Waiting list for heart transplants has more than DOUBLED in a decade as NHS figures reveal 313 patients are in need of the life-saving organ
- NHS Blood and Transplant said 313 people are waiting for a heart to become free
- Data shows there were 126 patients waiting for a heart transplant in March 2010
- Patients needing a heart transplant typically have to wait for nearly three years
Lyndsey Fitzpatrick, 34, has been waiting for a heart for almost three years
The waiting list for heart transplants has more than doubled in a decade, official figures have revealed.
NHS Blood and Transplant today said 313 are waiting for an organ to become free – a 130 per cent jump from a decade ago.
Patients needing a heart transplant typically have to wait nearly three years. Those on the urgent list can get one in around a month.
Anthony Clarkson, director of organ donation and transplantation at NHSBT, said: ‘We can save more lives if more organs are donated.’

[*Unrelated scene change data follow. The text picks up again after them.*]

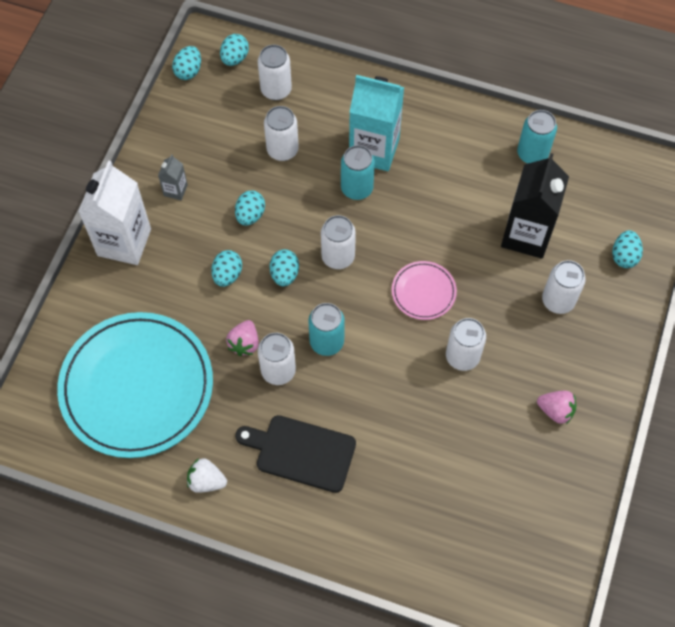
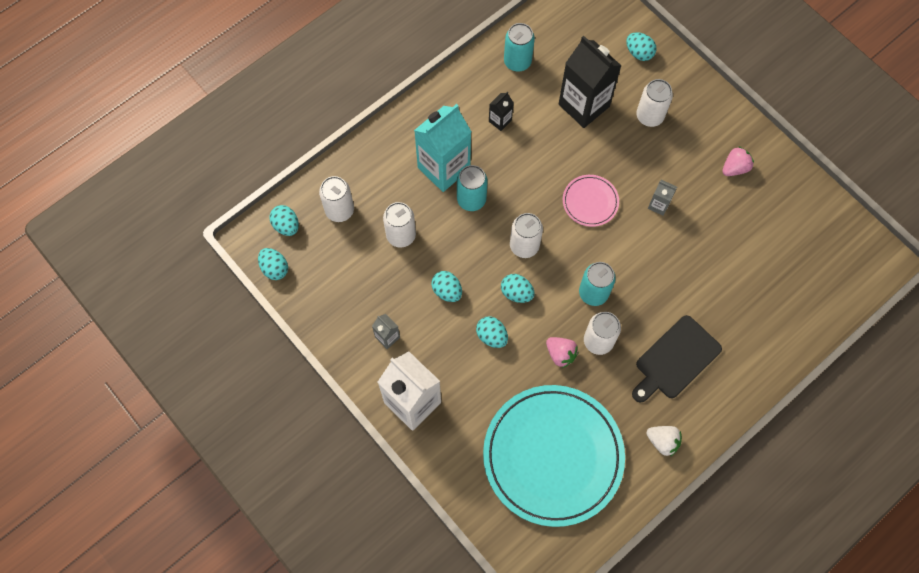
camera: 60 degrees left, 5 degrees up
white strawberry [187,458,227,493] -> white strawberry turned 105 degrees counterclockwise [646,426,682,457]
white can [446,318,486,371] -> grey carton [648,180,677,216]
none -> black carton [489,92,514,131]

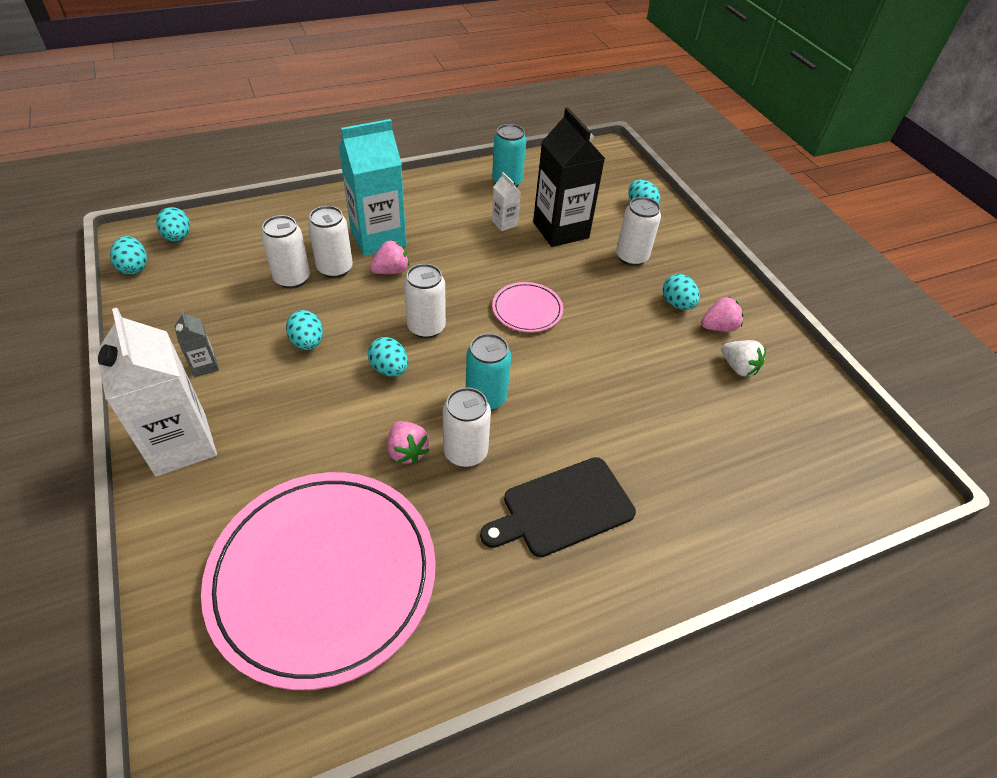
camera: 15 degrees right, 20 degrees down
white can [319,176,354,222] -> white can moved to [308,206,353,278]
turquoise can [457,165,488,211] -> pink strawberry [370,240,409,274]
turquoise egg [476,316,508,348] -> turquoise egg moved to [663,274,700,310]
turquoise plate [483,385,625,527] -> pink plate [201,472,436,690]
black carton [489,92,514,131] -> none
white strawberry [646,426,682,457] -> white strawberry moved to [721,340,766,376]
grey carton [648,180,677,216] -> none
none -> white carton [492,172,521,231]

But he added that the NHS ‘urgently’ needs more hearts from donors to help the hundreds of people desperately waiting for a transplant.

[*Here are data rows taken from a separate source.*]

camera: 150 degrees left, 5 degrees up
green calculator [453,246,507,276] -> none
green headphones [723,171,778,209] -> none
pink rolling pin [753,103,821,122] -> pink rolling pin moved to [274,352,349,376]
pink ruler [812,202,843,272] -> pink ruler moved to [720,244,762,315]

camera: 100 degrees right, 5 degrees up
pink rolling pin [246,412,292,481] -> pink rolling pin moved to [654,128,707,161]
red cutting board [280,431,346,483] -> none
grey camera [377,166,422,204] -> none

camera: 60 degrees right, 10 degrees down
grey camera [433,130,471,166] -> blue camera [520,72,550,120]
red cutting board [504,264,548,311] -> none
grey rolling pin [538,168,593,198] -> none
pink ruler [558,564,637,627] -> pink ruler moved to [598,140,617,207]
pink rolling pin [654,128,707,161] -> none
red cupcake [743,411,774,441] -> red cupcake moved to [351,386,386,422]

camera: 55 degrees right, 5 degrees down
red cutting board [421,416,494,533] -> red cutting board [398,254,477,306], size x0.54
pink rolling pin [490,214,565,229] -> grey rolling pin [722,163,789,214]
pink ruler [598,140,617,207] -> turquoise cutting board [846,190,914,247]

‘We want to help as many people as possible so we would urge everyone to think about organ donation and share your decision with your family,’ he said.
Figures from the NHS organisation show there were 126 patients waiting for a heart transplant on 31 March, 2010.
Data also show 21 patients died last year – and 201 in the last five years – before they could receive the heart transplant they desperately needed.
The warning comes ahead of the opt-out organ donation becoming law from 2020 after a Government bill was approved earlier this year.
The Queen gave royal assent for the bill, also known as Max and Keira’s law – named after a boy who received a heart transplant from a girl.
The change will mean all adults’ organs – including hearts – can be taken after they die unless they specifically tell the NHS otherwise.
Care minister Caroline Dinenage said: ‘Heart transplantation is truly a miracle of modern medicine, and has saved countless lives.
‘But as we celebrate 40 years since the UK’s first heart transplant, the number of people in need of a new heart keeps growing and tragically many will die waiting.
‘My priority as the minister overseeing organ donation is to ensure that no-one misses out on a second chance of life.’
John Maingay, of the British Heart Foundation, said: ‘Hundreds of people across the country are on the waiting list for a heart transplant at any one time.
‘And sadly not everyone will currently receive the transplant that they desperately need.
‘The introduction of Max and Keira’s Law in England and Scotland means we will switch to a soft opt out system, which will provide much needed hope for those on the heart transplant waiting list.
‘This is a significant legal change that makes it all the more important for everyone to let their closest relatives know what they would want to happen with their organs in the event of their death.
‘It is also vital that you make sure your decision is registered, so there is no confusion about what you want.
‘Letting people know your wishes for after you die could ultimately save the lives of others.’
THE 34-YEAR-OLD WHO HAS BEEN WAITING LIST THREE YEARS FOR A HEART TRANSPLANT
The 34-year-old, from the Wirral, has a series of heart conditions
Lyndsey Fitzpatrick tries to be optimistic – despite having been waiting almost three years for a heart transplant.
The 34-year-old, from the Wirral, has a series of heart conditions, which meant she needed open heart surgery aged three and a pacemaker, aged 10.
She has gone on to have three more pacemakers.
In 2015, her health started to deteriorate and in September 2016 she went on the waiting list for a heart transplant.
She said: ‘I have had health problems my whole life. Throughout my life I have struggled with my mobility, breathlessness and exhaustion on a daily basis. I have to use a wheelchair or mobility scooter when I’m out and about.
‘I try keep a happy, cheerful and optimistic state of mind throughout it all and enjoy my life even if I do have to take life at a slower pace and rest when needed.
‘People say to me “You look well” but I definitely don’t feel well, whatever well is. I guess I have just become good at concealing my illness on the outside but I struggle with it on a daily basis.’
Ms Fitzpatrick added: ‘From a young age my family and I have known that I would need a heart transplant but now nearly three years after going on the transplant list I’m still waiting for that all important phone call.
‘A call to say a match has been found for me, a call to say that I can start the next chapter of my life.
‘I know it is hard for people to talk about organ donation but for people like me and many others that are waiting for a heart that conversation could save our lives.
‘We are just kindly asking for families to talk about organ donation and decide if it is something they could agree to.’